Les principes de l’intégration de la biodiversité dans l’environnement humain (structure bâtie et non bâtie) sont résumés dans l’article biodiversité dans le bâti et le jardin.
- - Le développement de fonctions compensatoires et restauratoires.
Ces deux fonctions sont nécessaires à un objectif de « remboursement de la dette écologique ».
Ceci implique d’inscrire le bâti dans un réseau écologique fonctionnel (maillage de corridors biologiques à créer, restaurer, préserver, puis gérer (gestion écologique et restauratoire, et donc différentiée).
Le bâtiment et ses occupants ne devraient-ils pas produire plus d’oxygène qu’ils n’en consomment, et rejeter de l’eau et de l’air aussi ou plus propres que ce qu’ils auront prélevé dans le milieu ? Leurs déchets organiques et ceux des espaces verts ne devraient-ils pas systématiquement contribuer à restaurer les écosystèmes (quand cela ne pose pas de problème sanitaires) ?
Des niches écologiques compensatoires pourraient tendre à effacer l’empreinte écologique des aménagements et de leur fonctionnement.
La mesure de l’empreinte écologique, qui est nécessaire à l’évaluation de la dette écologique.
Projets de villes-HQE, dans les monde…
- divers projets d’éco-towns ou vastes quartiers HQE ont abouti (« Mountain View » en Californie, « Hammerdy Sjöstat » en Suède, « New Songdo City » en Corée, ou encore les Ecotowns anglaises notamment inspirées par le quartier de Bedzed).
Royaume-Uni : le Premier ministre Gordon Brown annoncait lors de son investiture la création de cinq Ecotowns dans le pays ; de 10.000 à 20.000 habitants chacune, la première étant créée par l’Etat et les suivantes sur initiative locale.
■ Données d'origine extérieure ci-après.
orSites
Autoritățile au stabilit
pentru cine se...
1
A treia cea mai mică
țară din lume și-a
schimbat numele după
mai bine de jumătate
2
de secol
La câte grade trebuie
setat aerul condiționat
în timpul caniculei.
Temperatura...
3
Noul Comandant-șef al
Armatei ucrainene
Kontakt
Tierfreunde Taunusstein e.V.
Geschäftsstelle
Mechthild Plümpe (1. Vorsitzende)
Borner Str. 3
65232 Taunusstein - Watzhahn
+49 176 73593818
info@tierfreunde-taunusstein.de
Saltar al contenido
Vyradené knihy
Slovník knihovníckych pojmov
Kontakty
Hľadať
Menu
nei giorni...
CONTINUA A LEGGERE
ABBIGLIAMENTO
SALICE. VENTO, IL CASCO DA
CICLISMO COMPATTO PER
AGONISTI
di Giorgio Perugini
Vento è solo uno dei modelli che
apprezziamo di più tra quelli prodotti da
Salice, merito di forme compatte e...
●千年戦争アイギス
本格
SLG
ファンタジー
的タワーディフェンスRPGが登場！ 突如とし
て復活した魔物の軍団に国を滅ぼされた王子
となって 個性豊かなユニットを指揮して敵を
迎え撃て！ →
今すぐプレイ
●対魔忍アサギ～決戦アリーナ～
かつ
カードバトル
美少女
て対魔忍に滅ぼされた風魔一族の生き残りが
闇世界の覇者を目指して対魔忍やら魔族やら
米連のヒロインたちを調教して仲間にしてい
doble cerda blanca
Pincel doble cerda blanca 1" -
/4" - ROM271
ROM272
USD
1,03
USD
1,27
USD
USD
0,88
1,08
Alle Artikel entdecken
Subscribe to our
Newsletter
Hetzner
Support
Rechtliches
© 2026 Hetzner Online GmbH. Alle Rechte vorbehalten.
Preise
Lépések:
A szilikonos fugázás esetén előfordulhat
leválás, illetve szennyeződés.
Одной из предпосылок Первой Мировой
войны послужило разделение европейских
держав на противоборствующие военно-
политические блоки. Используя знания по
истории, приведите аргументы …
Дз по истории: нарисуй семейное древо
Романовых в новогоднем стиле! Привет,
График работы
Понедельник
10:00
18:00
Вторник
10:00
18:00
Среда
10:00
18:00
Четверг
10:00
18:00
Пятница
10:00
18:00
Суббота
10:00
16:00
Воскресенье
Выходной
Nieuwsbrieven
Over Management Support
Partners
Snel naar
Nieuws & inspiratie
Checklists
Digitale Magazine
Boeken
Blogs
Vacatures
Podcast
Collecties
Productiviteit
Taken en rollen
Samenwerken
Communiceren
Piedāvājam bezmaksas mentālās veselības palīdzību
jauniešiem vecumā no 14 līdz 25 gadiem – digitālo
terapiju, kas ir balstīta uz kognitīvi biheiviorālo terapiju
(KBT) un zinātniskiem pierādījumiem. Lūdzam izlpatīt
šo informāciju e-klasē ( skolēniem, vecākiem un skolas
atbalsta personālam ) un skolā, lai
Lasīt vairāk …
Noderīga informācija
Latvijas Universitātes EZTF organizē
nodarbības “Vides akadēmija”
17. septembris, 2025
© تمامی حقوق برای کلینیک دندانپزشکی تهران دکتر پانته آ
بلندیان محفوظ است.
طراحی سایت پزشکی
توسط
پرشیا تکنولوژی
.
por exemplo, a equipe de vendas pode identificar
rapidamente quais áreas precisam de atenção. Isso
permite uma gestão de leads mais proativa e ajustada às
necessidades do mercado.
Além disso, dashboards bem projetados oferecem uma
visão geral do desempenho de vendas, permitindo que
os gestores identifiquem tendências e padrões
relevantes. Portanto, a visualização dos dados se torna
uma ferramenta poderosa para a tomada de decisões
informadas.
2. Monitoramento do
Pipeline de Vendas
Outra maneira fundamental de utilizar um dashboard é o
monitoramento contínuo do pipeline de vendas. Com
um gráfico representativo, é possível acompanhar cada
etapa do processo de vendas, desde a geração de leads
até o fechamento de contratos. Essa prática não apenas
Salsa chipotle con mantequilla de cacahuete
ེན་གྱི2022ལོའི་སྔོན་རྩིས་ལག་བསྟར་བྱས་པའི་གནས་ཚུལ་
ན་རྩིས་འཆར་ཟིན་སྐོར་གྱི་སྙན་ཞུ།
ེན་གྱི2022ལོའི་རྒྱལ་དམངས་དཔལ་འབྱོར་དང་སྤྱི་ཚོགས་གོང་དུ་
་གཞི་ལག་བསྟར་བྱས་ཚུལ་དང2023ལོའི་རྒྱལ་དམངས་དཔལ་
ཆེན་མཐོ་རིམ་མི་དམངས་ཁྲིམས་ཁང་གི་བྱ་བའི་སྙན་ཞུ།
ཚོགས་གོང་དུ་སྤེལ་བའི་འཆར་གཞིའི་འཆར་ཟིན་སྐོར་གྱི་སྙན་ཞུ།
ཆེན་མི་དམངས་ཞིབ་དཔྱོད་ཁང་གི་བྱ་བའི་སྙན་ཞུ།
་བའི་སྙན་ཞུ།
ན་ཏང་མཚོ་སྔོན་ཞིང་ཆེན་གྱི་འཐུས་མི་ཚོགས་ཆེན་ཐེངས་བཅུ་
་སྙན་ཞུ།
Un appel à projet a suscité près de quarante candidatures de villes anglaises, ce qui a incité le gouvernement à étendre ce programme à dix écotowns - La France a pris du retard, mais dans la dynamique du Grenelle de l’environnement, en en 2007, l’idée d’encourager la réhabilitation HQE et de construire des villes HQE renouvelées sur elles-mêmes a progressé. La commission Attali a également en 2007 proposé de créer avant 2012 au moins dix « ’Ecopolis’ » ; des villes nouvelles HQE, comprenant 20 % d’espaces verts, favorables à la biodiversité, et qui abriteraient plus de 50.000 habitants, en intégrant un haut niveau de NTIC, de l’emploi local et une mixité sociale, alimentées par de l’éolien et du solaire et jouant le rôle de vitrine et laboratoire en matière de sobriété énergétique et en eau. Les écopolis restent critiquées par plusieurs ONG si elles doivent encore contribuer à l’étalement urbain et à augmenter le réseau routier. Ces dernières souhaitent une réhabilitation HQE de villes à densifier.